Fiona has designed and taught university credit-bearing programmes on Health Impact Assessment as well as developed and conducted training sessions, workshops and ‘learning by doing‘ training models locally and internationally. Fiona is co-chair of the International Union of Health Promotion Global Working Group on Health Impact Assessment and the Steering Committee Member of the Society of Practitioners of Health Impact Assessment.

Amol Mehra


Amol Mehra, Esq. is the Director of Industry Transformation at the Laudes Foundation where he oversees programmes relating to transformation of the fashion and built environment sectors to address the dual crises of inequality and climate change. Previously, Amol served as Managing Director of the Freedom Fund, a leader in the global movement to end modern slavery, and as Executive Director of the International Corporate Accountability Roundtable (ICAR), a leading human rights organisation harnessing the collective power of progressive organisations to push governments to create and enforce rules over corporations that promote human rights and reduce inequality.

Amol serves as a Founding Member of Funders Organized for Rights in the Global Economy ("FORGE"); on the Advisory Council for the Center for Business and Human Rights at NYU Stern; on the Human Rights Advisory Committee of the Interfaith Center on Corporate Responsibility; on the Advisory Committee of the Investor Alliance for Human Rights and as a Commissioner on the United Nations Financial Sector Commission on Modern Slavery and Human Trafficking ("Liechtenstein Initiative"). 

Paula Vivili


Dr. Paula Vivili is the Deputy Director-General Science and Capability at Pacific Community-SPC. He was previously the Director of the Public Health Division at Pacific Community-SPC and held this position for six years (from 2013 to 2020). This experience assisted Dr. Vivili in his current role, providing him with an intimate knowledge of the Pacific Community, its people, and partners.

Dr. Vivili holds undergraduate degrees in Human Nutrition (University of Otago) and Medicine (University of the South Pacific) as well as a Master’s Degree in International Public Health (University of Sydney). In addition, he has also undertaken a World Health Organisation Fellowship at the University of Auckland and Auckland Hospital in Ophthalmology.


Josyula K Lakshmi

Josyula K. Lakshmi is a is a Senior Research Fellow at The George Institute for Global Health in India, working on the LIVING study – a lifestyle intervention for diabetes prevention in women with prior gestational diabetes.

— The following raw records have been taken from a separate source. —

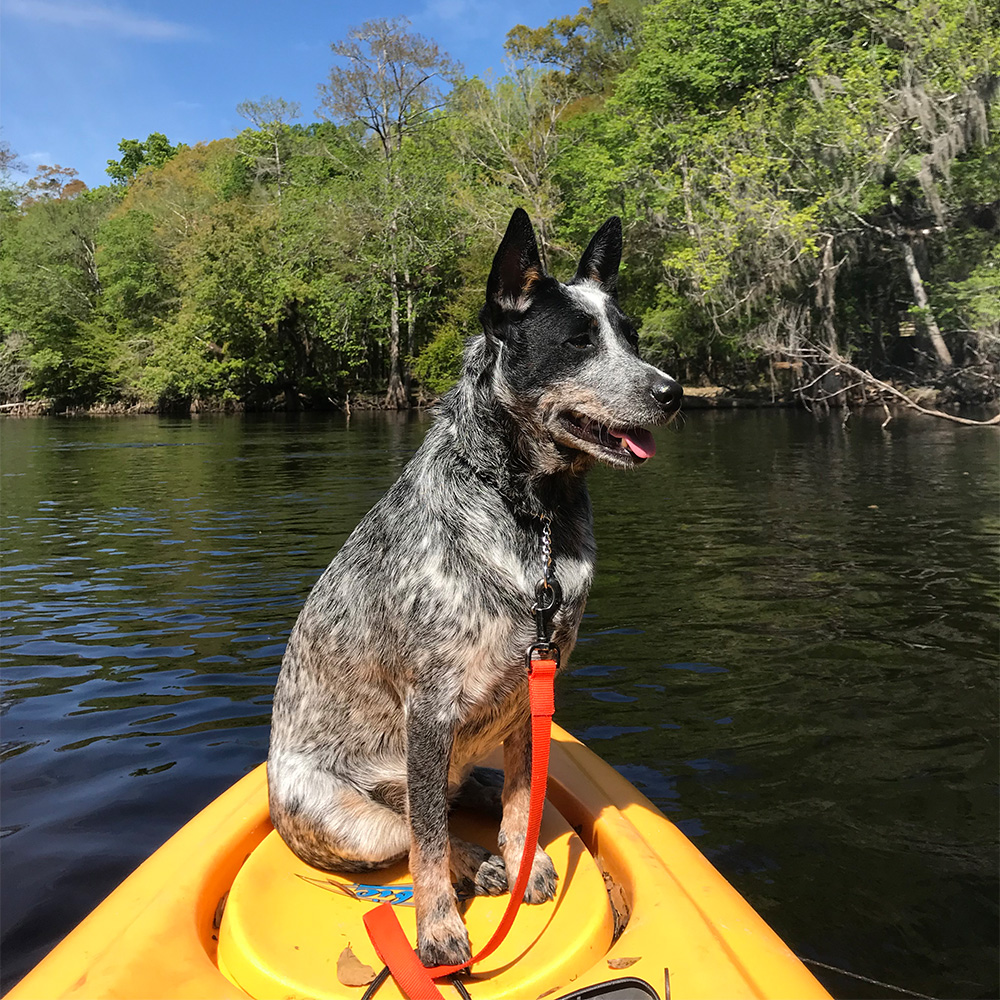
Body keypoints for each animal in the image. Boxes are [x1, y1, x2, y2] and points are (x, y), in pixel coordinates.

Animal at [270, 207, 684, 964]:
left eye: (631, 334)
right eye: (578, 341)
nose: (672, 393)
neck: (532, 513)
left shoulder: (531, 688)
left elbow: (525, 795)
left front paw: (526, 861)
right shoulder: (431, 708)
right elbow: (429, 844)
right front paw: (439, 926)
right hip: (350, 816)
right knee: (410, 827)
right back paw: (477, 865)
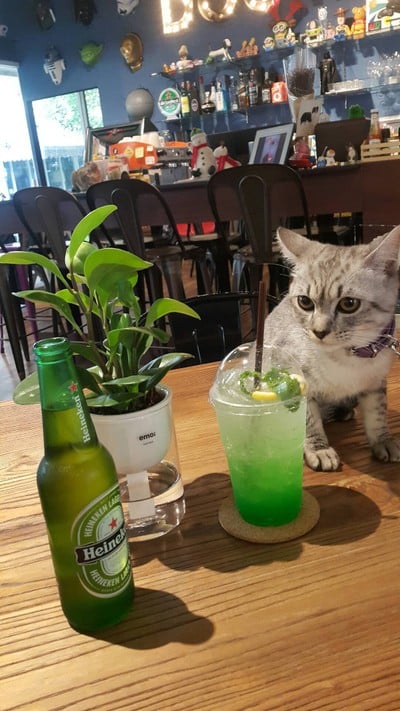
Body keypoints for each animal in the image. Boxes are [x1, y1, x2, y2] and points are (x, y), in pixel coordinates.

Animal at [263, 225, 400, 471]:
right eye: (305, 302)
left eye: (349, 304)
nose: (319, 331)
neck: (350, 356)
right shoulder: (294, 379)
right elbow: (308, 419)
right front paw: (319, 449)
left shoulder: (375, 383)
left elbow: (377, 413)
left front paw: (382, 440)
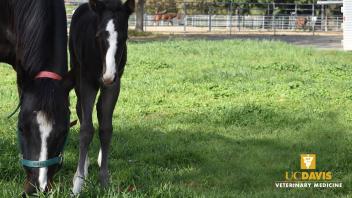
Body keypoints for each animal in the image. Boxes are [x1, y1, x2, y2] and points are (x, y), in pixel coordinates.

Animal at [69, 0, 135, 194]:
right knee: (80, 111)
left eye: (125, 37)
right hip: (77, 72)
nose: (107, 76)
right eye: (98, 36)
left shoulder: (115, 84)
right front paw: (78, 182)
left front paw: (105, 180)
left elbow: (106, 128)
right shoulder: (87, 81)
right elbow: (86, 129)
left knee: (99, 110)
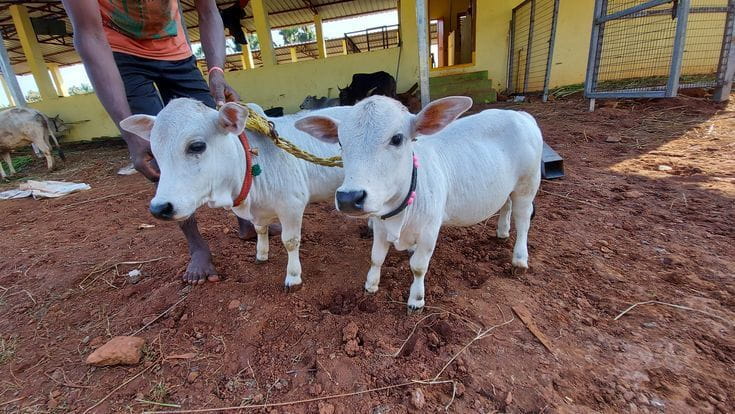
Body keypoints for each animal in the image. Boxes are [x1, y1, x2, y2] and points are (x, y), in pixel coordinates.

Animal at [120, 98, 349, 291]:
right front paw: (261, 255)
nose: (159, 208)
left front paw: (293, 277)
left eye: (196, 146)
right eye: (155, 151)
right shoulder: (260, 212)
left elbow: (290, 241)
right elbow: (260, 230)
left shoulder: (292, 205)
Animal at [296, 96, 543, 313]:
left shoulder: (430, 230)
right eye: (340, 142)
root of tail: (521, 115)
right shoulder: (379, 226)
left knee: (523, 219)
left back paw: (520, 258)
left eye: (397, 139)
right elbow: (376, 257)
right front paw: (371, 285)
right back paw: (502, 231)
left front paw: (416, 299)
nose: (349, 197)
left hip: (528, 184)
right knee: (506, 205)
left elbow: (418, 266)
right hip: (508, 187)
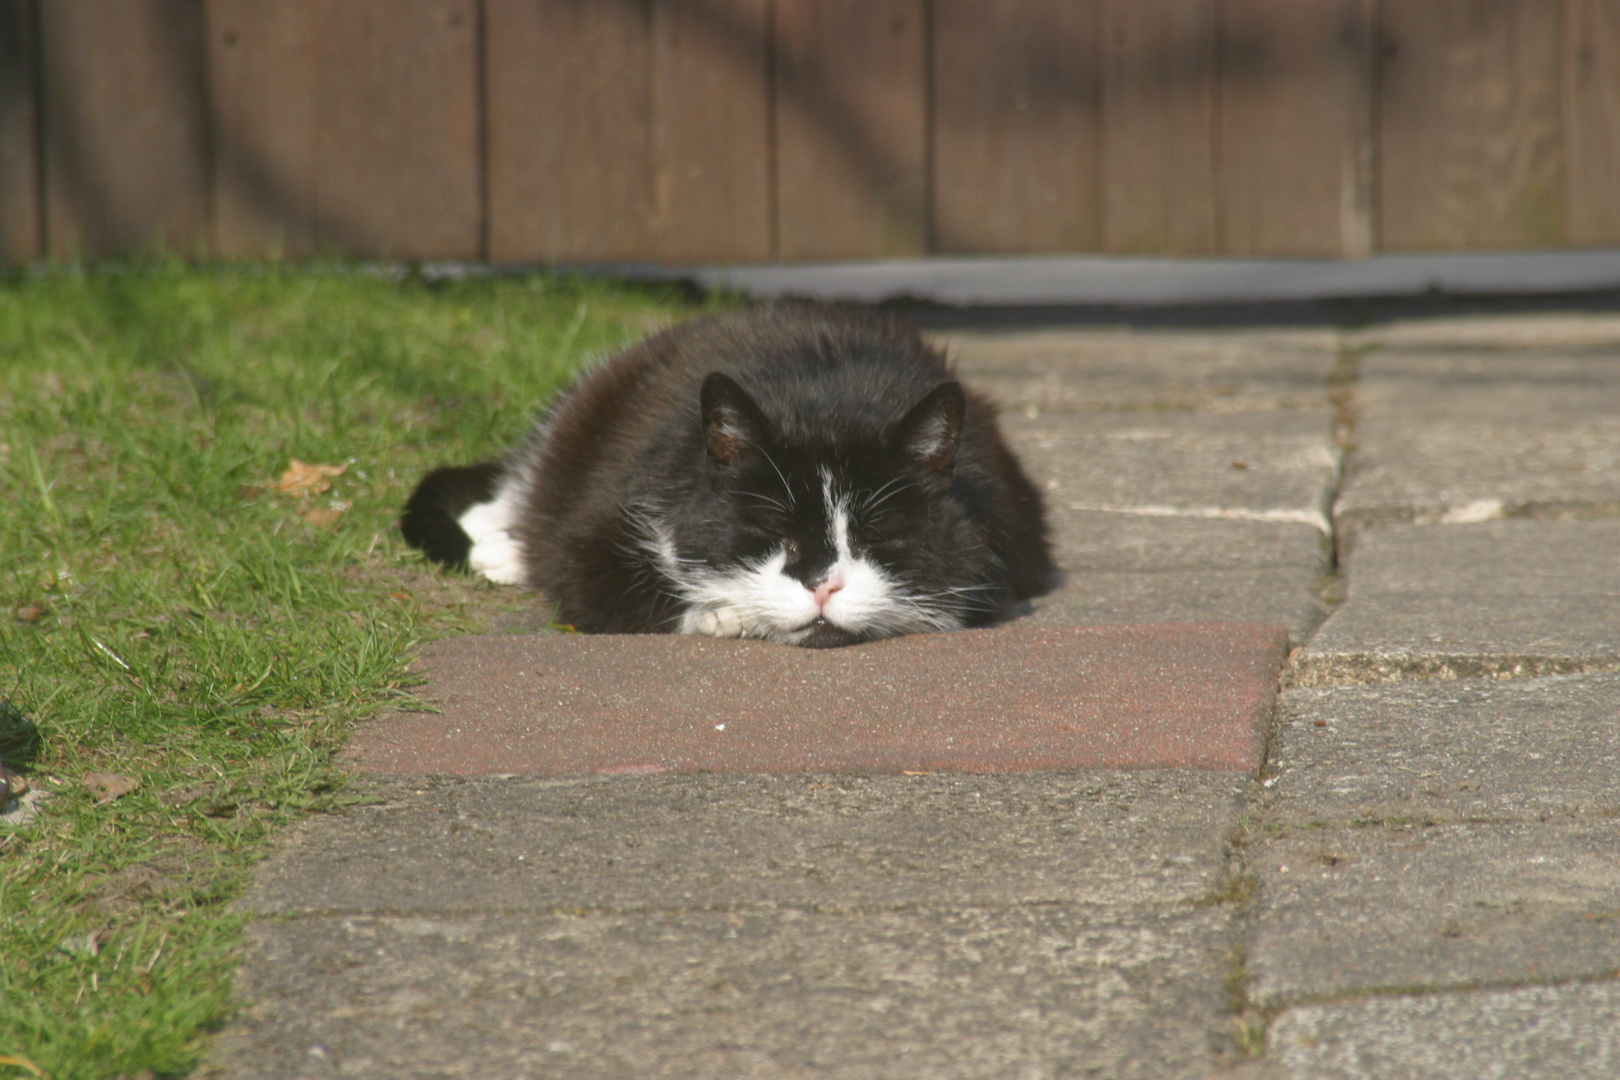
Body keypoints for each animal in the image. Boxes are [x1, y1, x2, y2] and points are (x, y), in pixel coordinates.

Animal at [400, 299, 1056, 647]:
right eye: (772, 529)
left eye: (877, 534)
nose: (822, 584)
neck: (828, 397)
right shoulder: (594, 534)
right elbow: (605, 587)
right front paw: (728, 612)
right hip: (576, 424)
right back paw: (501, 549)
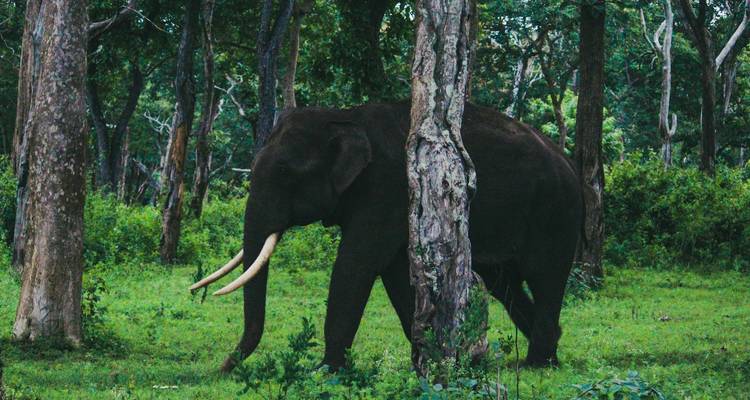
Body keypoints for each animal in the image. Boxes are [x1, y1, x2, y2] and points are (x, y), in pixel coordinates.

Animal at [191, 101, 583, 372]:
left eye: (286, 173)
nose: (225, 366)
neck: (344, 116)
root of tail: (569, 163)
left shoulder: (388, 186)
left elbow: (358, 263)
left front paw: (326, 371)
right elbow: (394, 272)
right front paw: (429, 361)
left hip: (556, 211)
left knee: (546, 277)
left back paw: (536, 364)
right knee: (506, 283)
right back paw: (542, 352)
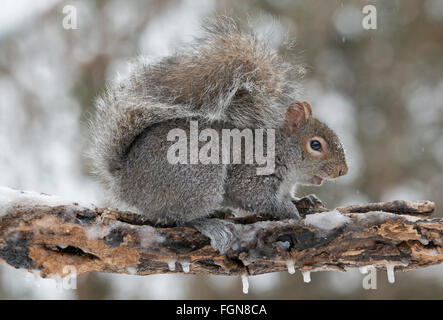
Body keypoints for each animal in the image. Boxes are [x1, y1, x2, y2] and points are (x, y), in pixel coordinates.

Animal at [89, 17, 346, 252]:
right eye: (315, 145)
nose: (343, 171)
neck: (280, 149)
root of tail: (124, 180)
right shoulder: (250, 174)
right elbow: (255, 197)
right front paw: (289, 211)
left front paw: (304, 201)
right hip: (199, 179)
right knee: (181, 217)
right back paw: (211, 224)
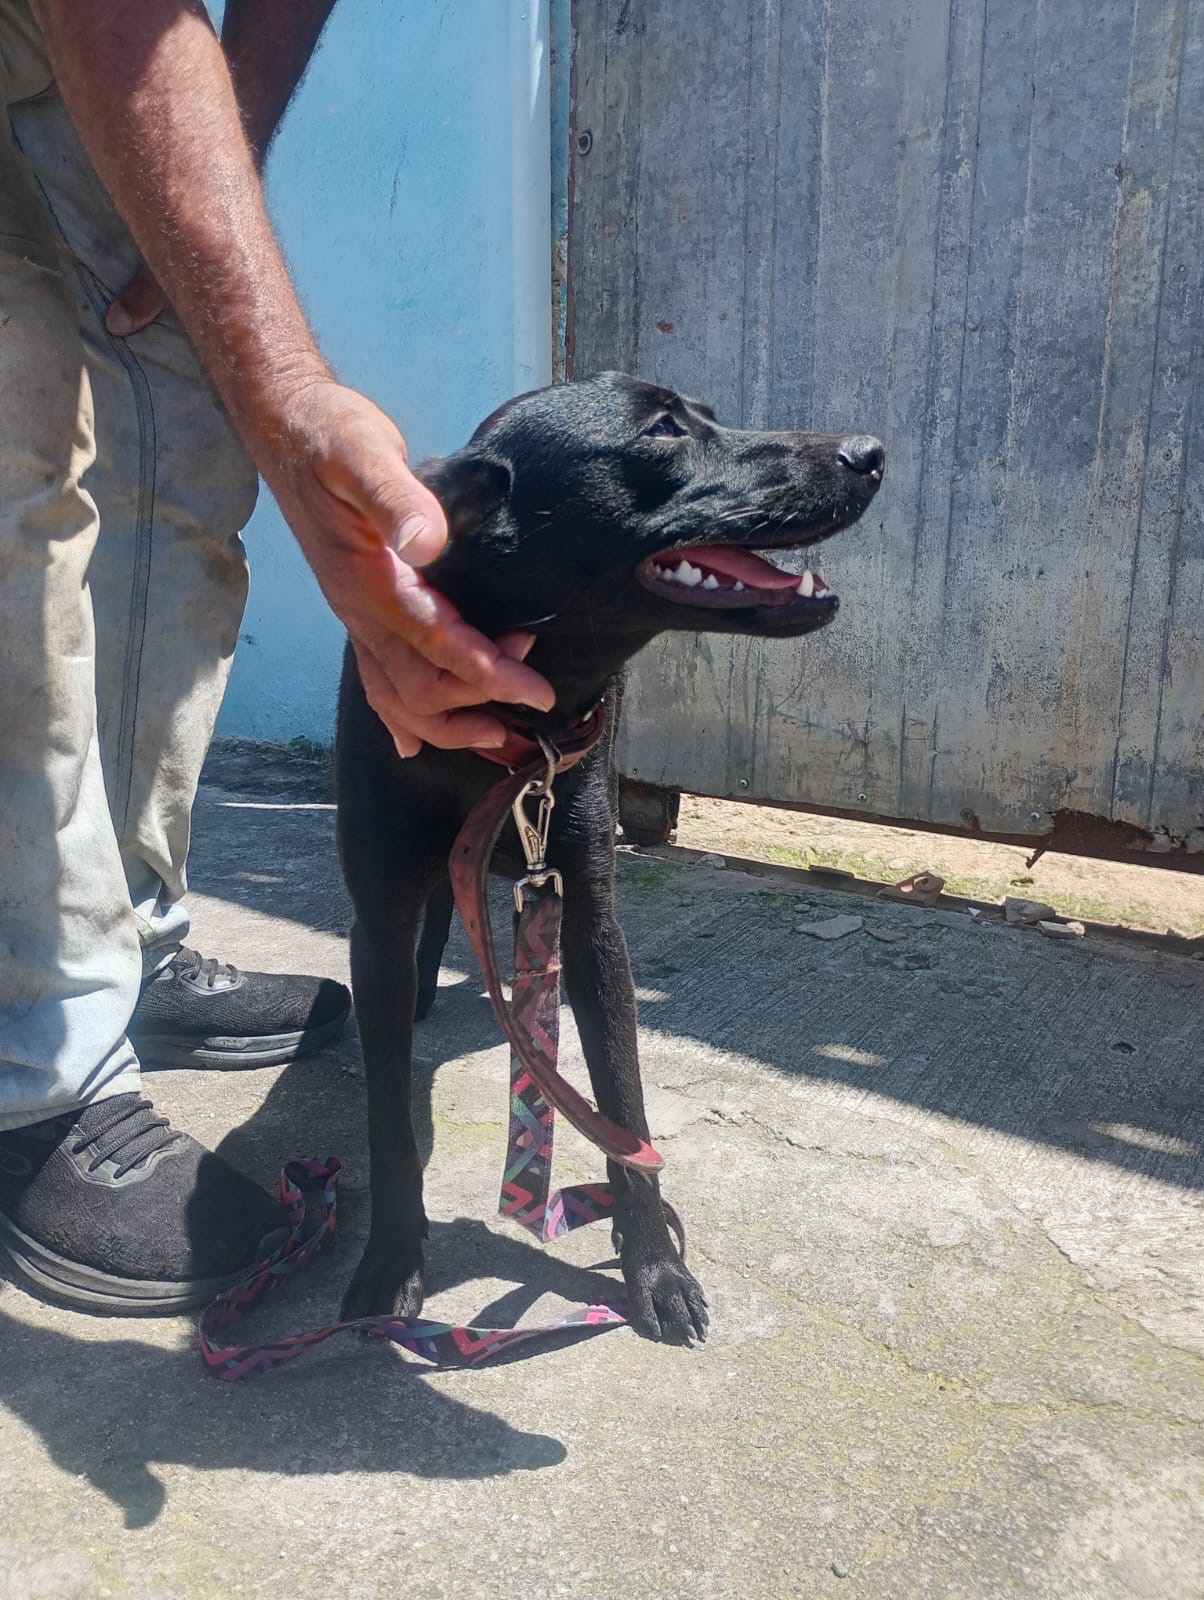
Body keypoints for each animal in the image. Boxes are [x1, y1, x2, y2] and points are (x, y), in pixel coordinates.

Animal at [335, 371, 884, 1344]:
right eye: (663, 430)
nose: (871, 452)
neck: (511, 738)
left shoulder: (589, 920)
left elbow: (621, 1108)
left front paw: (655, 1265)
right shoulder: (380, 914)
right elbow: (390, 1122)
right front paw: (391, 1261)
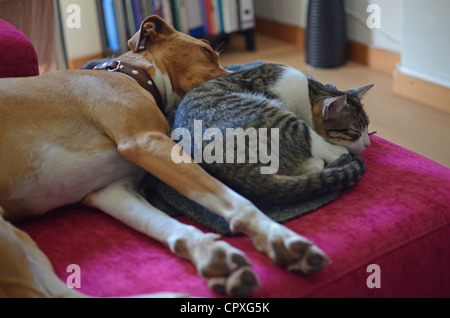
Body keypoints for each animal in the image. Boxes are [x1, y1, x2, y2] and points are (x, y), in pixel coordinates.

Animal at [0, 16, 330, 296]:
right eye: (207, 51)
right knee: (33, 292)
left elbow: (165, 225)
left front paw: (216, 252)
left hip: (23, 241)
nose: (243, 80)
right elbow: (237, 202)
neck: (131, 74)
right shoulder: (148, 142)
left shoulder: (110, 190)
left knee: (58, 292)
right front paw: (281, 238)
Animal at [171, 63, 370, 202]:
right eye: (355, 130)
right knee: (318, 149)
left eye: (367, 127)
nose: (367, 144)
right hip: (276, 118)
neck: (310, 92)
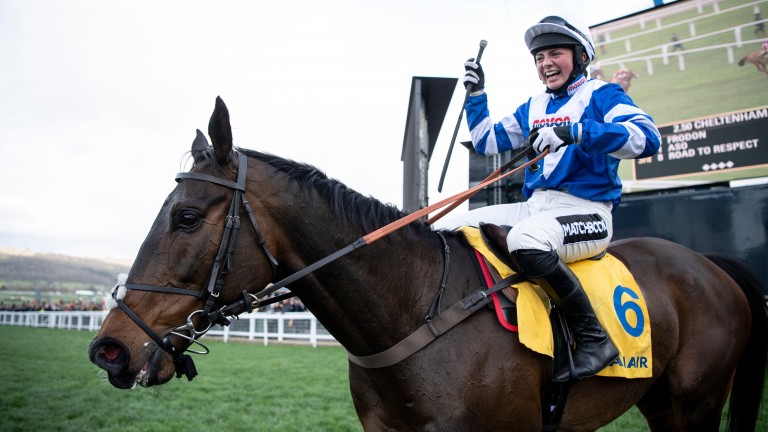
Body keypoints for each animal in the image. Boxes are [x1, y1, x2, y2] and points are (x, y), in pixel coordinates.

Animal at [91, 98, 768, 432]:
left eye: (185, 216)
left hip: (697, 403)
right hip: (659, 402)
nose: (109, 349)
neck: (415, 313)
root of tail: (709, 263)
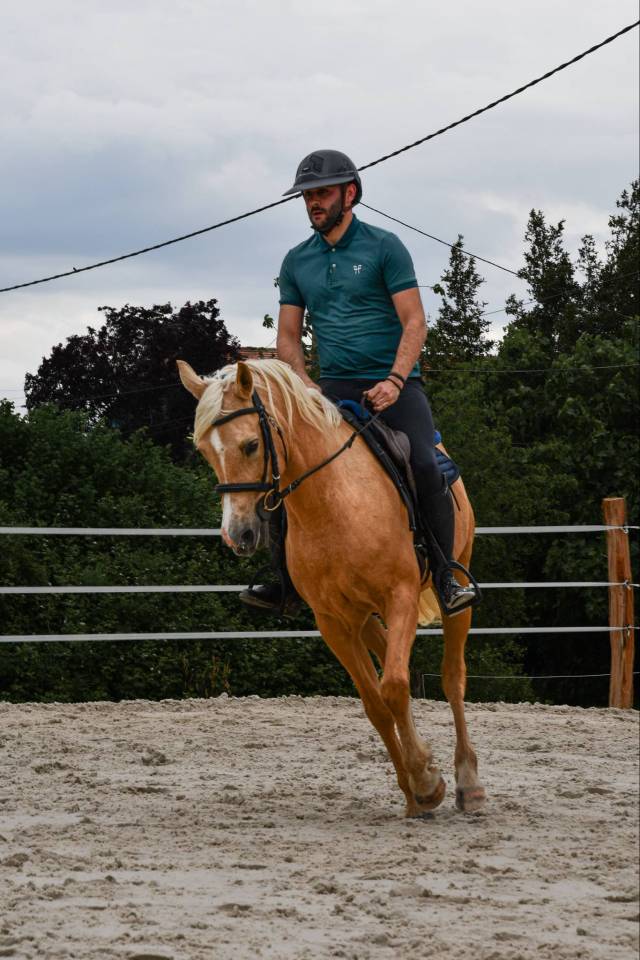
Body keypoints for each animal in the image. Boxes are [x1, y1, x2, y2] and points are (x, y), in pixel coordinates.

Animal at [178, 357, 486, 818]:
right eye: (204, 451)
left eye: (250, 445)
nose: (238, 535)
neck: (333, 502)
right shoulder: (332, 621)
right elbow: (376, 703)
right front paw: (417, 787)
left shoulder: (400, 598)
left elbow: (394, 688)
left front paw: (427, 780)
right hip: (361, 616)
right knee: (391, 662)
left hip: (455, 588)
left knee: (452, 678)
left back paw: (469, 783)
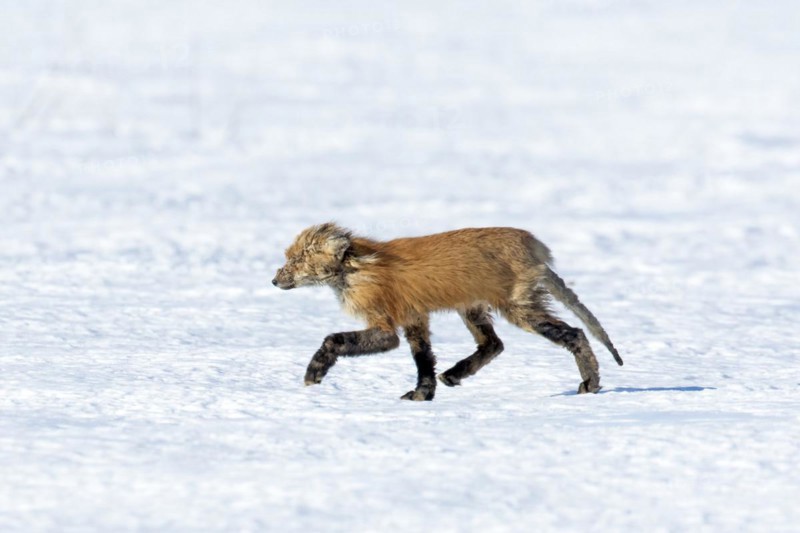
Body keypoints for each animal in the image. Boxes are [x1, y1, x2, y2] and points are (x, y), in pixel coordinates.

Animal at [272, 222, 623, 401]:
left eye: (298, 260)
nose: (275, 280)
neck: (359, 268)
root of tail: (534, 246)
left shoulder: (386, 326)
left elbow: (333, 340)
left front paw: (314, 373)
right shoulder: (414, 317)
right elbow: (424, 361)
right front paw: (424, 394)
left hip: (517, 311)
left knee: (575, 333)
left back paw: (590, 384)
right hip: (473, 309)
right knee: (494, 345)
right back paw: (456, 373)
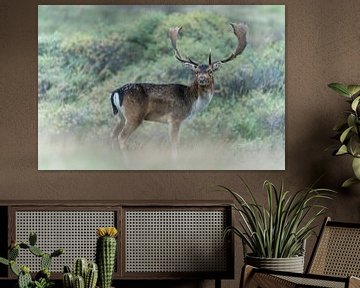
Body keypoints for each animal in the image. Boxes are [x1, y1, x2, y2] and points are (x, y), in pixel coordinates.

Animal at [109, 23, 246, 155]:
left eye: (210, 71)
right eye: (196, 71)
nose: (201, 79)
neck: (192, 102)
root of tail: (116, 92)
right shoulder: (175, 118)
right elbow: (175, 145)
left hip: (119, 117)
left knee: (112, 135)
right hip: (134, 115)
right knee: (122, 137)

She has a Bachelor's degree in Homoeopathic Medicine and Surgery, a Master of Science in Health Promotion, and a PhD in Health Promotion and Disease Prevention, and Gerontology. She has engaged in research and teaching in health promotion; health governance; the workforce engaged in traditional, complementary and alternative medicine; road safety; communication; environmental health; physical activity; nutrition; and ageing.